▶ _Your instructions_: Pick up the passage on using Bayesian optimization for Tracky Consumer Goods' packaging and continue it past its final sentence.
[[ Given text, beginning ]]
Explore how Bayesian optimization is applied to solve packaging challenges for Tracky Consumer Goods. Understand data collection, surrogate modeling, acquisition function use, iterative sampling, and model updates to minimize material waste and packaging costs while maintaining product safety. Gain practical insight into deploying Bayesian methods for real-world optimization problems.

Bayesian optimization is a very diverse and thorough optimization approach that works on a variety of problems and, therefore, is very widely used in the engineering industry. Here, one specific case study of Bayesian optimization is considered in the packaging industry.

Business case study

Tracky Consumer Goods is a global e-commerce retailer that specializes in selling a wide range of products. Because they have a significant volume of shipments, Tracky is focused on optimizing its packaging process to reduce material waste, lower packaging costs, and enhance sustainability while ensuring the safe delivery of products. To tackle this challenge, Tracky decides to utilize Bayesian optimization, a powerful optimization technique, to identify optimal packaging configurations that align with their objectives.
[[ Given text, end ]]
[[ Record excerpts, beginning ]]
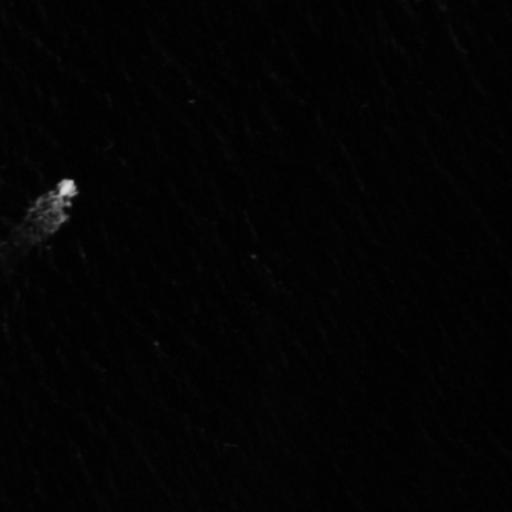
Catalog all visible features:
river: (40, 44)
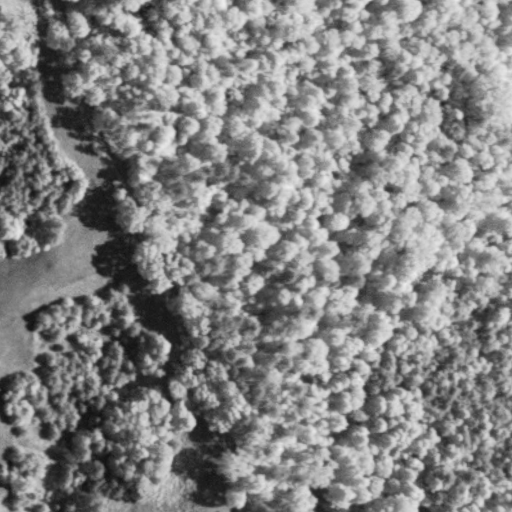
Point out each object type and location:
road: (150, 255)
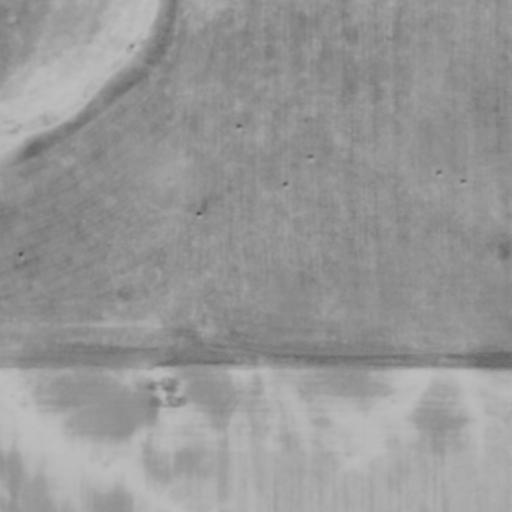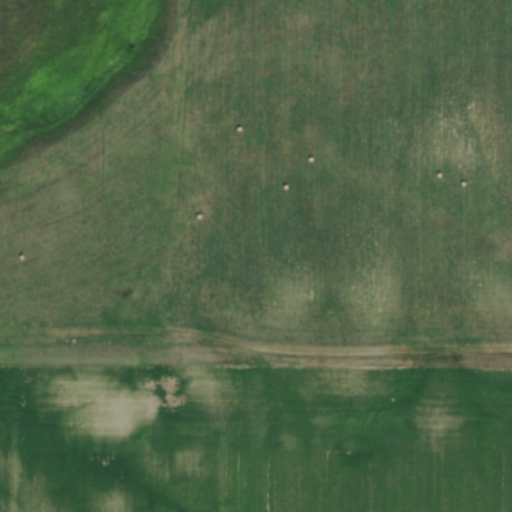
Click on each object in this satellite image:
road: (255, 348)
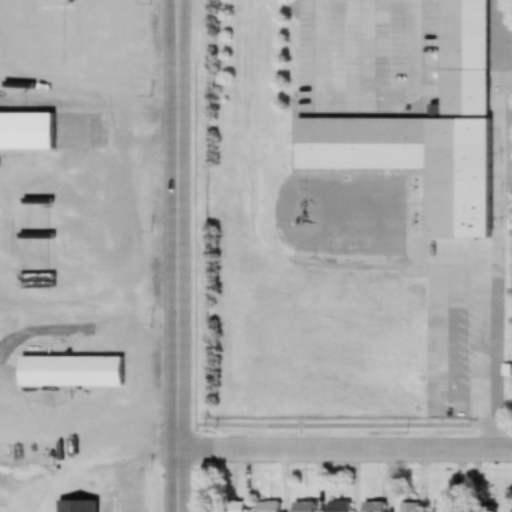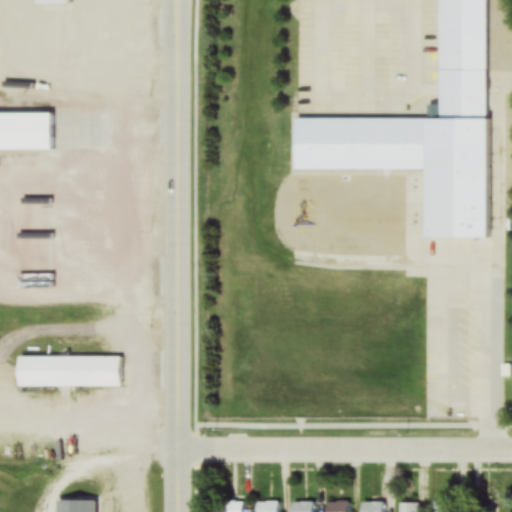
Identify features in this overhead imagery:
[[ Record excerpts, end ]]
▶ _Answer to this problem_:
Problem statement

Tracky Consumer Goods faces two main challenges in its packaging process: excessive material usage and high packaging costs. The current packaging configurations are not fully optimized, leading to unnecessary waste and increased expenses. The objective is to find the best combination of packaging materials, including box sizes, padding materials, and wrapping techniques, to minimize waste, reduce packaging costs, and maintain product safety standards during transportation.

The work flow of Bayesian optimization

Let’s see how the Bayesian optimization strategy can be applied to solve this problem for Tracky Consumer Goods.

Data collection and objective definition

Tracky collects historical packaging data, including product dimensions, weight, fragility ratings, and the associated packaging materials used. They also gather information on packaging costs for different materials and sizes. With this data, the objective function for Bayesian optimization is defined as the simultaneous minimization of material ...